Celle de Trespass a une histoire singulière : la peinture est signée Paul Whitehead (qui fera aussi celles de Nursery Cryme et Foxtrot) représentant les thèmes pastoraux de certains chansons (sans doute notamment White mountain). Whitehead a déjà terminé son illustration lorsque le groupe rajoute le morceau The knife à la liste des chansons. Trouvant que l’image ne colle plus vraiment à l’ambiance de l’album, les membres de Genesis demandent au graphiste de la refaire. Devant sa réticence, ils lui suggèrent alors de taillader littéralement la toile avec un réel couteau !

Quant au morceau, il reste un classique du groupe sur scène pendant plusieurs années :

Et même après le départ de Peter Gabriel :

Six chansons épiques

Outre le final The knife qui termine l’album en apothéose, les cinq autres morceaux ne sont pas en reste en terme de souffle épique ou balade mystique. La voix de Gabriel est intensément expressive, et sa flûte traversière (à l’instar de Ian Anderson dans Jethro Tull) la relaie pour des mélodies plaintives ou aériennes. Les claviers de Tony Banks sont au cœur du son du groupe et « Monsieur Genesis » s’affirme déjà comme le compositeur central avec des phrases mélodiques devenues des classiques comme celles de Stagnation, Looking for someone, ou Visions of angels.
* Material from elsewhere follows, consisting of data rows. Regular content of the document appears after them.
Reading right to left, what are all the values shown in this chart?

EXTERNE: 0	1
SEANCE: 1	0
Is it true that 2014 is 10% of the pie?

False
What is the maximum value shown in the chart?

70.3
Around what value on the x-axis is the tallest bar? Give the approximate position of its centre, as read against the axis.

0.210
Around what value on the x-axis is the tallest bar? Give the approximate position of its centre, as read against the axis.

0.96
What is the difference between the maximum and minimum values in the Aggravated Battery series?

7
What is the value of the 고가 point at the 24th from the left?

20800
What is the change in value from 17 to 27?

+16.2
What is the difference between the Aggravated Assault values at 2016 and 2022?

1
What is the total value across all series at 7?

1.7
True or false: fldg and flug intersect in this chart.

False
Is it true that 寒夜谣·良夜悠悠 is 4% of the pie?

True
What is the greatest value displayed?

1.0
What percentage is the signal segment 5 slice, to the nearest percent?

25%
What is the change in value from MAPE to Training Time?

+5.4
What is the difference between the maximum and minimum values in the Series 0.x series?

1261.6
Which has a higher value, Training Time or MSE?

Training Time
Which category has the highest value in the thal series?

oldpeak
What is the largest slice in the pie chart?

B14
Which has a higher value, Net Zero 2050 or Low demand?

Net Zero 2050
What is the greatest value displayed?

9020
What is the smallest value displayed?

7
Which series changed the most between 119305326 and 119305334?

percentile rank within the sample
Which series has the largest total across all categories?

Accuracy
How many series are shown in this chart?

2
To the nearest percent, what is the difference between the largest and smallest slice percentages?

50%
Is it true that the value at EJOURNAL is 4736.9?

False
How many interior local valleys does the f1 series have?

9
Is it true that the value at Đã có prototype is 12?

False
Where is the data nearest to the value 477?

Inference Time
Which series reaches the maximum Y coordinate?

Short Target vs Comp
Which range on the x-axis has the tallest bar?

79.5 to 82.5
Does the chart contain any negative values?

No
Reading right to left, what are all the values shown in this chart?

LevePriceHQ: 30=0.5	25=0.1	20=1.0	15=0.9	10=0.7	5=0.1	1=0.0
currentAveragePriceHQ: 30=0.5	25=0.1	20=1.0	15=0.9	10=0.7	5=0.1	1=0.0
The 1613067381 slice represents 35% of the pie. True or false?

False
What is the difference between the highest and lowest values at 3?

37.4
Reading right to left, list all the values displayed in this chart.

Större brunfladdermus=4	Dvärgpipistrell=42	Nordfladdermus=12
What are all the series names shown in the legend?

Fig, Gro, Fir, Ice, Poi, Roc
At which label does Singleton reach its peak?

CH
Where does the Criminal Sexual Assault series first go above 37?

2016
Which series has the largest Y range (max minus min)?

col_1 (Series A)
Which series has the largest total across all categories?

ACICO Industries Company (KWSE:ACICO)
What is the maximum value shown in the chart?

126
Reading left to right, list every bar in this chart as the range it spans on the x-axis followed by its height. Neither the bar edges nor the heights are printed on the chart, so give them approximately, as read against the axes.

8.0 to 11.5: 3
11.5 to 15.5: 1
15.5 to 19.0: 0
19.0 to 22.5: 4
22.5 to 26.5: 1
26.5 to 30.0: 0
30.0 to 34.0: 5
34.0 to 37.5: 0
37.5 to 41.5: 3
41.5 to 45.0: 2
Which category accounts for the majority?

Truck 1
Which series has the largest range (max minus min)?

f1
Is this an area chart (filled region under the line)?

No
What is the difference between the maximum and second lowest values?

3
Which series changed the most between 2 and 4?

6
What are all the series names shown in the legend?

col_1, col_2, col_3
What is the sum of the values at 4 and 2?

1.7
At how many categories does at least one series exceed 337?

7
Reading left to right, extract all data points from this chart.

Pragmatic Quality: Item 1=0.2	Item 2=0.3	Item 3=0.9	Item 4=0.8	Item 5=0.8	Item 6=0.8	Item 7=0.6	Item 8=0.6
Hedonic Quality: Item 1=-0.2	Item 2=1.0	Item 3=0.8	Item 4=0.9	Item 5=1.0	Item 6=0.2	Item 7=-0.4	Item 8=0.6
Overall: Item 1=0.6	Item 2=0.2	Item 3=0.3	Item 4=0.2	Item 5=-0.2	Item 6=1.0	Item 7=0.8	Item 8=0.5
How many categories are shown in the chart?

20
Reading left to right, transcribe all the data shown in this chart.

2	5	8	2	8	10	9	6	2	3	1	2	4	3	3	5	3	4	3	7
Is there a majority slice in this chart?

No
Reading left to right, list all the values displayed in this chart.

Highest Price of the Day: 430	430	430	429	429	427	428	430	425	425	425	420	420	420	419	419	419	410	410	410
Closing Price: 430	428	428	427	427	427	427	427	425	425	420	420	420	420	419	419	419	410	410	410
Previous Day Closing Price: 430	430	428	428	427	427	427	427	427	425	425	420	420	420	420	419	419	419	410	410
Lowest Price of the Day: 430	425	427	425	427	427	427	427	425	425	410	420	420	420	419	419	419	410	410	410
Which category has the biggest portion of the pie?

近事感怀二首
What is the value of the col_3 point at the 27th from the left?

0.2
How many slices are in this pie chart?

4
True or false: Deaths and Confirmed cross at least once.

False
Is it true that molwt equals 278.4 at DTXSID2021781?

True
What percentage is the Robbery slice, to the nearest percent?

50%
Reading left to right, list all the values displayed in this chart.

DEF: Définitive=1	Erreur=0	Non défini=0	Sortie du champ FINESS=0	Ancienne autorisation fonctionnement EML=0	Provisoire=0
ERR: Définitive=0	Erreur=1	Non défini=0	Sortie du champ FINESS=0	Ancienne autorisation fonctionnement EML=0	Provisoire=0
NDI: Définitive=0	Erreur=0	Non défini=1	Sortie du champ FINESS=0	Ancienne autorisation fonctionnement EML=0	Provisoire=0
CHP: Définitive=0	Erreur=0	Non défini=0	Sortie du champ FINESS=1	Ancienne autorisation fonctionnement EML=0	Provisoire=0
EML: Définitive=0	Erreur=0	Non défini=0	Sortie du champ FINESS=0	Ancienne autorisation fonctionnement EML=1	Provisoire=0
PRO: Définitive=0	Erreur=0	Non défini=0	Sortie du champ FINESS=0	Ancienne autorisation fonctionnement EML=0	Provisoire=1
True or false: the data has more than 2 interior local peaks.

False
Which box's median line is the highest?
Rutherford excelle à la basse, mais il n’a pas encore trouvé le binôme parfait qu’il exercera avec Collins. John Mayhew se cantonne en effet dans un registre rock pas suffisamment subtil pour les compositions très travaillées du groupe. Les guitares d’Anthony Phillips alternent saturation électrique en riffs ou solos nerveux, et arpèges acoustiques cristallins avec une tendance folk comme dans Dusk ou White mountain, un morceau ou la rythmique s’emballe dans la deuxième partie de chaque couplet.

White mountain vu par © Denys Legros

Avec ses changements d’atmosphères au sein d’un même morceau, ses ambiances si particulières entre musique baroque et rock post-psychédélique, Trespass jetait les bases du style Genesis, qui allait être peaufiné et sublimé dans les albums suivants. Un acte fondateur de la carrière du groupe, et du rock progressif en général. C’était il y a tout juste un demi-siècle.